Authors: Schievink WI, Maya MM, Louy C, Moser FG, Sloninsky L.
OBJECTIVES: To describe the clinical and radiographic manifestations of spontaneous intracranial hypotension, a rarely diagnosed cause of headache in children.
STUDY DESIGN: This study included patients 19 years of age or younger evaluated between January 1, 2001, and June 30, 2012, for spontaneous intracranial hypotension.

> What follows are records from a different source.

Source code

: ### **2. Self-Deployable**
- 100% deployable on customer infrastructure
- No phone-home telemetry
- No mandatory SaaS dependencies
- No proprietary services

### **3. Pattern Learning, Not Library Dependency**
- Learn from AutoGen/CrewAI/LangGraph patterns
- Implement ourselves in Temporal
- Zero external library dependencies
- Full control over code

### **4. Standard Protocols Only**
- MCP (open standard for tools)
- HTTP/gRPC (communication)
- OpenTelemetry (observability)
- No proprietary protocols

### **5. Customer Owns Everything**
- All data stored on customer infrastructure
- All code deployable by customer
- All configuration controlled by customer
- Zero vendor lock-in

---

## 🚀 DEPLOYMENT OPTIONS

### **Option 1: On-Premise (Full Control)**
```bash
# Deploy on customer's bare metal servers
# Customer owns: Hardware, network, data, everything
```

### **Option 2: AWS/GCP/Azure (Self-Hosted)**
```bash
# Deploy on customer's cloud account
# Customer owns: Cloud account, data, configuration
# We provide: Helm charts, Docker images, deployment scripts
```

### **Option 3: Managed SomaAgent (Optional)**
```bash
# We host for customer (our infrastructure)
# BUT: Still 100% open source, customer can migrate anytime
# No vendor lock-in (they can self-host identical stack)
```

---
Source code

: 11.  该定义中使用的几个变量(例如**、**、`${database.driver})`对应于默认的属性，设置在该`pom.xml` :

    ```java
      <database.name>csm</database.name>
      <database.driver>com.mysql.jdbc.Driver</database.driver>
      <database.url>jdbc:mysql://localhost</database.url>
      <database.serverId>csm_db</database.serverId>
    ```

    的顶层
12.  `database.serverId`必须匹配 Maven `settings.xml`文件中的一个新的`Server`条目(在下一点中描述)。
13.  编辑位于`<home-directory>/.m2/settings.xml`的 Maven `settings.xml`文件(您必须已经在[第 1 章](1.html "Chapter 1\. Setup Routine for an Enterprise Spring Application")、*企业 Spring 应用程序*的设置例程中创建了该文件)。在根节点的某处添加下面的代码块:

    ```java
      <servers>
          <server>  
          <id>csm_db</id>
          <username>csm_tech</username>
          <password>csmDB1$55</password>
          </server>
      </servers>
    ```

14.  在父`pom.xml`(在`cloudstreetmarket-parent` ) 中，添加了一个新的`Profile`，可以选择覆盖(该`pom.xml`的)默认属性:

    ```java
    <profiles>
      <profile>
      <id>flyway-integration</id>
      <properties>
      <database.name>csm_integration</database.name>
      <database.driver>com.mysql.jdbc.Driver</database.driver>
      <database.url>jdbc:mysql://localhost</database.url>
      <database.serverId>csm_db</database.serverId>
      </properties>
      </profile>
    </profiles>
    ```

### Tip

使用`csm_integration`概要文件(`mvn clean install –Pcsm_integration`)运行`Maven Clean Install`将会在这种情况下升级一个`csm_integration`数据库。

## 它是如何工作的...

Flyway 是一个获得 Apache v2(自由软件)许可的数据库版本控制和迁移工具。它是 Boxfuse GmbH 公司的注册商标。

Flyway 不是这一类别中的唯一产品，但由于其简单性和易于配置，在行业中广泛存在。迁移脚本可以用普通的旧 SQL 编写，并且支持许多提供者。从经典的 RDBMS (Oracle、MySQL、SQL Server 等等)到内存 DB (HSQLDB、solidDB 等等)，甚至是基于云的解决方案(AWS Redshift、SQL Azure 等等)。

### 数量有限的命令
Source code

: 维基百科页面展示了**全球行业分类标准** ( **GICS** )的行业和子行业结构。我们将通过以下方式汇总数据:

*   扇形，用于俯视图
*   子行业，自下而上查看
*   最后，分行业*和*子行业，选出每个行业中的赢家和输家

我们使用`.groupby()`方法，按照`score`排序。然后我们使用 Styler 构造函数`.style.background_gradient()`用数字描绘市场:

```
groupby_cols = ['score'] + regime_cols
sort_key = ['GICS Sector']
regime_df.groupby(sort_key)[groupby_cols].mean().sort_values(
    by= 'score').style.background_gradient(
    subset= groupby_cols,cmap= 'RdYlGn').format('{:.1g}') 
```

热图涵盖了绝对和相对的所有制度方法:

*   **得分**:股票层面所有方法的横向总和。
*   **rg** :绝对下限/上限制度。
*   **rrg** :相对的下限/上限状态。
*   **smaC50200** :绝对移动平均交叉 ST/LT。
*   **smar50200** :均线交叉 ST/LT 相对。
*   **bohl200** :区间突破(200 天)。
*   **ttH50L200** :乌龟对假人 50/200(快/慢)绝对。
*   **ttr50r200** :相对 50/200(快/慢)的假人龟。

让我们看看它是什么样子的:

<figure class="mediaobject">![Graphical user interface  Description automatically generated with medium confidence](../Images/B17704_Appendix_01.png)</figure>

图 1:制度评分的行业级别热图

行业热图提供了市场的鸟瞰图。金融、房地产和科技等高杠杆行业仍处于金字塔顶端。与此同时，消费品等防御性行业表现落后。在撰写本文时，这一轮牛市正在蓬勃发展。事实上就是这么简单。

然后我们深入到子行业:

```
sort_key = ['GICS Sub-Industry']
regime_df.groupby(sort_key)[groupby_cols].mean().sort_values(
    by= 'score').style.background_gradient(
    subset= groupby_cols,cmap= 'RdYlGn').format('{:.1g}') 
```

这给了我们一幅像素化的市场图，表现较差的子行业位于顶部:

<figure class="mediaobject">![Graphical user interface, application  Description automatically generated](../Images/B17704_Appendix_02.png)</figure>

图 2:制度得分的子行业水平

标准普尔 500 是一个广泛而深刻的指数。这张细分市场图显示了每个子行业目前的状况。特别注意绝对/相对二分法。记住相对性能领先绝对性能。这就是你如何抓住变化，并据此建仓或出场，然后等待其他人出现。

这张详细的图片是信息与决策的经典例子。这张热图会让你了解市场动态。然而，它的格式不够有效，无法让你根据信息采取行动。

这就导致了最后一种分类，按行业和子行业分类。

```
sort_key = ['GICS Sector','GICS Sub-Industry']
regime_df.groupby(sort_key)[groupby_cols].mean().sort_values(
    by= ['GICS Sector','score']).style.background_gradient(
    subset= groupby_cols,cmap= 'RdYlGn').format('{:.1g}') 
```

RESULTS: We evaluated 24 children (18 girls and 6 boys) with spontaneous intracranial hypotension (age at onset of symptoms: 2-19 years, mean 14.3 years). Twenty-three patients presented with orthostatic headaches and 1 presented with a nonpositional headache. A generalized connective tissue disorder was diagnosed in 54% of patients. Magnetic resonance imaging showed the typical changes of spontaneous intracranial hypotension in most patients (79%). Spinal imaging demonstrated a cerebrospinal fluid (CSF) leak with or without an associated meningeal diverticulum in 12 patients (50%) and with dural ectasia or meningeal diverticula in 10 patients (42%), and it was normal in 2 patients (8%). Twenty-three patients initially underwent epidural blood patching, but 8 patients also were treated with percutaneous injections of fibrin glue and 11 patients eventually required surgical correction of the underlying CSF leak. There was no morbidity or mortality associated with any of the treatments, but 5 patients required acetazolamide for rebound high intracranial pressure headache. Overall, outcome was good in 22 patients (92%) and poor in 2 patients (8%).
CONCLUSIONS: Spontaneous intracranial hypotension in childhood is rare. Most patients can be treated effectively using a combination of epidural blood patching and percutaneous injections of fibrin glue or surgical CSF leak repair in refractory cases.